Iam using asus mb & nvidia 7025 chip set and 4gb of ram but it shows only 3g

kazama

Distinguished
May 27, 2010
3
0
18,510
Hello,iam using asus mb & nvidia 7025 chip set phenom prossesor and 4gb of ram but it shows only 3gb of ram pls help me
 


Not if the board can't remap the hardware beyond 4 GB. Its not just an OS function. The board has to support it also.

But I too am curious about the OS.
 


In theory. However the board still has to be able to remap the hardware memory above 4 GB. Its not clear that this board can do that. I'm not saying it can't. I'm just not sure one way or the other.

However, its all moot until he gets an OS that can address more than 4 GB.
 

iLiketoEat

Distinguished
Jun 24, 2010
49
0
18,530

I'm just wondering why it would matter to remap the hardware above 4gb if Poster only wants to recognize 4gb?

Sorry, just trying to learn. :)


A problem should be that he's using 32bit. Even if his board supports more than 3gb, A 32bit OS won't recognize more than 3gb (just a tiny bit more in some cases). If this isn't resolved, it wouldn't matter any other problem his OS has and fixes, his 32bit OS still won't recognize it.
 


No, a 32 bit operating system recognizes all 4 GB. The problem is that your hardware also requires memory addressing.

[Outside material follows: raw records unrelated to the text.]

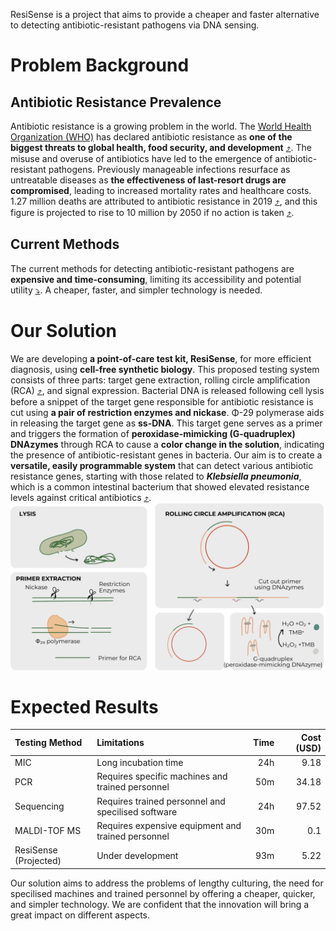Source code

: ResiSense is a project that aims to provide a cheaper and faster alternative to detecting antibiotic-resistant pathogens via DNA sensing.  

# Problem Background

## Antibiotic Resistance Prevalence

Antibiotic resistance is a growing problem in the world. The [World Health Organization (WHO)](https://www.who.int) has declared antibiotic resistance as **one of the biggest threats to global health, food security, and development** [⤴️](https://www.who.int/news-room/fact-sheets/detail/antimicrobial-resistance). The misuse and overuse of antibiotics have led to the emergence of antibiotic-resistant pathogens. Previously manageable infections resurface as untreatable diseases as **the effectiveness of last-resort drugs are compromised**, leading to increased mortality rates and healthcare costs. 1.27 million deaths are attributed to antibiotic resistance in 2019 [⤴️](https://www.who.int/news-room/fact-sheets/detail/antimicrobial-resistance), and this figure is projected to rise to 10 million by 2050 if no action is taken [⤴️](https://apo.org.au/sites/default/files/resource-files/2016-05/apo-nid63983.pdf).  

## Current Methods

The current methods for detecting antibiotic-resistant pathogens are **expensive and time-consuming**, limiting its accessibility and potential utility [⤵️](/integrated-human-practice#current-methods). A cheaper, faster, and simpler technology is needed.  

# Our Solution

We are developing **a point-of-care test kit, ResiSense**, for more efficient diagnosis, using **cell-free synthetic biology**. This proposed testing system consists of three parts: target gene extraction, rolling circle amplification (RCA) [⤴️](https://en.wikipedia.org/wiki/Rolling_circle_replication), and signal expression. Bacterial DNA is released following cell lysis before a snippet of the target gene responsible for antibiotic resistance is cut using **a pair of restriction enzymes and nickase**. Φ-29 polymerase aids in releasing the target gene as **ss-DNA**. This target gene serves as a primer and triggers the formation of **peroxidase-mimicking (G-quadruplex) DNAzymes** through RCA to cause a **color change in the solution**, indicating the presence of antibiotic-resistant genes in bacteria. Our aim is to create a **versatile, easily programmable system** that can detect various antibiotic resistance genes, starting with those related to ***Klebsiella pneumonia***, which is a common intestinal bacterium that showed elevated resistance levels against critical antibiotics [⤴️](https://www.who.int/news-room/fact-sheets/detail/antimicrobial-resistance).  
![picture 1](<../assets/mechanism overview diagram.png>)  

# Expected Results

| Testing Method        | Limitations                                        | Time | Cost (USD) |
| :-------------------- | :------------------------------------------------- | ---: | ---------: |
| MIC                   | Long incubation time                               |  24h |       9.18 |
| PCR                   | Requires specific machines and trained personnel   |  50m |      34.18 |
| Sequencing            | Requires trained personnel and specilised software |  24h |      97.52 |
| MALDI-TOF MS          | Requires expensive equipment and trained personnel |  30m |        0.1 |
| ResiSense (Projected) | Under development                                  |  93m |       5.22 |

Our solution aims to address the problems of lengthy culturing, the need for specilised machines and trained personnel by offering a cheaper, quicker, and simpler technology. We are confident that the innovation will bring a great impact on different aspects.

So lets say you have a 32 bit OS and 4 GB of RAM and your hardware needs 800MB of memory addressing. Since your OS can only address 4 GB and 800 MB is already used for hardware, you only have 3.2 GB left for memory. Your OS can't use memory if it can't address it.

Now, a 64 bit OS can address a lot more RAM, BUT often motherboards will still allocate the hardware memory mapping inside the first 4 GB. So if you have 4 GB's and a 64 bit OS but the hardware is still mapped from 3.2GB point through 4 GB's, you will still only have 3.2 GB's of usable ram.

This problem is usually fixed by a memory remapping switch in the bios which will remap the hardware above 4 GB so it doesn't conflict with the RAM addressing. But not every board supports this function. If not, your 64 bit OS will still have trouble with hardware reserved memory just like 32 bit OS does.
 


Its not limited to 3GB, its limited to 4 GB. But that includes ALL memory allocation. Not just RAM. Hardware gets priority. Once the hardware is allocated, the rest can be use by the ram.

The average system need about 800 MB allocated to hardware. This leaves about 3.2 GB available for RAM. So in this scenario, your system couldn't use more than 3.2 GB because thats all that the OS can address after hardware. Could be a little less, or a little more depending upon system.